Obvious solution: Funding Model Tab
If the google wasn't so EVIL these days, they would solve some of these problems. Broken funding models have a rather simple and obvious approach. Just disclose some additional information that would help us in "following the money" to assess whether or not an app is legit. This is not the only way it could be done, but just one form to make the suggestion more concrete.
There could be a "Funding" tab that would describe the funding model used by the developer of the app. Most of the common options would be boilerplates that a developer could select. The most obvious options (for free apps) would probably be "Ad supported" and "Limited-function version to promote paid version". That part would be under each developer's control, and should even include free text options if the developer wants to say more.
At the bottom of the Funding tab would be Google's part, which would not be accessible to the developer. Maybe the google can't say anything, in which case it would say "We have no evidence to support the claims made in the developer's financial model above." It might say "This developer is earning advertising revenue in the top quartile of app developers" or "This developer also produces <full product name>, so please see that page to learn more about the funding."

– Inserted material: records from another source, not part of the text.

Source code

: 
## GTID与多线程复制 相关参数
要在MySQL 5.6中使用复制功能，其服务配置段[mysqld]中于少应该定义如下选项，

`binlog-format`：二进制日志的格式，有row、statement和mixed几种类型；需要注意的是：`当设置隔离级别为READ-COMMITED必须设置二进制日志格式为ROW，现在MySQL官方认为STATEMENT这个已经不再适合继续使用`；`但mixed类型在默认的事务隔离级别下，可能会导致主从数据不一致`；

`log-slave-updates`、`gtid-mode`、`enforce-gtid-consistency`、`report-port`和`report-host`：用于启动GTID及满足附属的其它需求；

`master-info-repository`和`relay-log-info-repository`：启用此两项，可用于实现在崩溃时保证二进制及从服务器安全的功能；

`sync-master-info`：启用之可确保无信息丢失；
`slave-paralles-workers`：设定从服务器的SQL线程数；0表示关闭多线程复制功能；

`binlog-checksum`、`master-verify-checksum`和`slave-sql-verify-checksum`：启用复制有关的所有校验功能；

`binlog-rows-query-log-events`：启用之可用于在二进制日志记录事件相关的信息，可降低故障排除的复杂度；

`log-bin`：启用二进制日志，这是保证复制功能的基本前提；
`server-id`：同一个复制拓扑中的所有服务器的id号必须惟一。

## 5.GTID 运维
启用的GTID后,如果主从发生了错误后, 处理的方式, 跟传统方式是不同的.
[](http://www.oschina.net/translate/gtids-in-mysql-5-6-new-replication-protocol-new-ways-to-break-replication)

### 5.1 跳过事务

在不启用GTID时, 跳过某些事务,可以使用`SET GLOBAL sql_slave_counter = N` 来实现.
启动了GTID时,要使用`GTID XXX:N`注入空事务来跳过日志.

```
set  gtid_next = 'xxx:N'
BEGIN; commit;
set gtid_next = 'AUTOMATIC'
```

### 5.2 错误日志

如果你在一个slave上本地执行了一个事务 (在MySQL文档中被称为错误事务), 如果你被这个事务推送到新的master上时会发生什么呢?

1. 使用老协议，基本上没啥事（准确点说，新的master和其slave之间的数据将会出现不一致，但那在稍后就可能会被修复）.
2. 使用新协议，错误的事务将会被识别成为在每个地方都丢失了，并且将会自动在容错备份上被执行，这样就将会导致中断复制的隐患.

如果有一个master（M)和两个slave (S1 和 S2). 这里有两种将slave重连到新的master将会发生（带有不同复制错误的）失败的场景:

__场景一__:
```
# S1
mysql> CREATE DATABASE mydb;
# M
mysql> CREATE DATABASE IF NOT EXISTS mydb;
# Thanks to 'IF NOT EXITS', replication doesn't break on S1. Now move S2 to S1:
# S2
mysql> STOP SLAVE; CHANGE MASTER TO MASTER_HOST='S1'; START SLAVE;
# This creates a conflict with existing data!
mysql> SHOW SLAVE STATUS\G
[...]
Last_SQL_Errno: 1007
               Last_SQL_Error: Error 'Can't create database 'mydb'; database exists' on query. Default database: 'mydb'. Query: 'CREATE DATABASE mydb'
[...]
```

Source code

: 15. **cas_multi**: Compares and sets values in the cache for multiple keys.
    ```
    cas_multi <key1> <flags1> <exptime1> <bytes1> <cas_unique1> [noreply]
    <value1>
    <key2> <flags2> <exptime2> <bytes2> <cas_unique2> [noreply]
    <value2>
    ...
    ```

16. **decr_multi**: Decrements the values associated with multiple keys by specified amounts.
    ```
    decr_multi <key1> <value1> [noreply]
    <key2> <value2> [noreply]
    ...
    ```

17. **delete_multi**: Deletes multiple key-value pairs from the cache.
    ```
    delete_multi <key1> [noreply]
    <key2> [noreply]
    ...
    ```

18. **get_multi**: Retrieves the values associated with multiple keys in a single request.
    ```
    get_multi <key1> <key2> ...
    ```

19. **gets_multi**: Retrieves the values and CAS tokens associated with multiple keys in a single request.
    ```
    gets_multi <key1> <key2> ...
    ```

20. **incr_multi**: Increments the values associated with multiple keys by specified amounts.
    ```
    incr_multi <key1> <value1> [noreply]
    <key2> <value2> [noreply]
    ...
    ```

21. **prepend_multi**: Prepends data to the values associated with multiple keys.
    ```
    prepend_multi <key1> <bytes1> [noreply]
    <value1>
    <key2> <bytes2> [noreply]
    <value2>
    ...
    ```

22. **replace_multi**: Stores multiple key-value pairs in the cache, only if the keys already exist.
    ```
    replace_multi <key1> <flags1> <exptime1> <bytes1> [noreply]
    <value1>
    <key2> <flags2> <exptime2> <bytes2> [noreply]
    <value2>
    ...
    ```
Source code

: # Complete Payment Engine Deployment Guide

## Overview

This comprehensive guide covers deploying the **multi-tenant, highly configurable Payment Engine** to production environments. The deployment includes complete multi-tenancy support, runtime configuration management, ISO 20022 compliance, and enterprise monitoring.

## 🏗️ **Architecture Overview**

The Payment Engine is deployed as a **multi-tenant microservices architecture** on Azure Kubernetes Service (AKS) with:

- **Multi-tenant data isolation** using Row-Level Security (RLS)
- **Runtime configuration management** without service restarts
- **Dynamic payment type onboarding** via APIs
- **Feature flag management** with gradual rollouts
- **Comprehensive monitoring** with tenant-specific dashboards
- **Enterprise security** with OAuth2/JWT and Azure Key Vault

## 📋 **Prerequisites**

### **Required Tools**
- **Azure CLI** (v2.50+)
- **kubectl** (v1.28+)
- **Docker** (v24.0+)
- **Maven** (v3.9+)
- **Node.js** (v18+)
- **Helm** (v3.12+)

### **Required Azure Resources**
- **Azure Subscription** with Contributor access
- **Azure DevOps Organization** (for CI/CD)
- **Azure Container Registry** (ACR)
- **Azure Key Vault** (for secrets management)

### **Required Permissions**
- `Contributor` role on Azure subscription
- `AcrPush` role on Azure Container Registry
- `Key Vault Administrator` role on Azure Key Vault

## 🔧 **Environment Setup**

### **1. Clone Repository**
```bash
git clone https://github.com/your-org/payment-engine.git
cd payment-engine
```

Having offered that suggestion, I have to admit that it may not have done much good in this specific case because the financial model was pretty clear, and it was just the big lie. However, I think the reality was that the other anti-virus companies should have shot this one down quite quickly. Obviously, they should have downloaded the new competitor, and as soon as they tested it, they would have discovered it did nothing. Hmm... Now that I think about it, that's probably how this scam collapsed.
Another way it might have collapsed is if the google is checking for sock puppets, as suggested by another commenter (who I can't see now). Again, obvious, but I think the google is too EVIL to be bothered.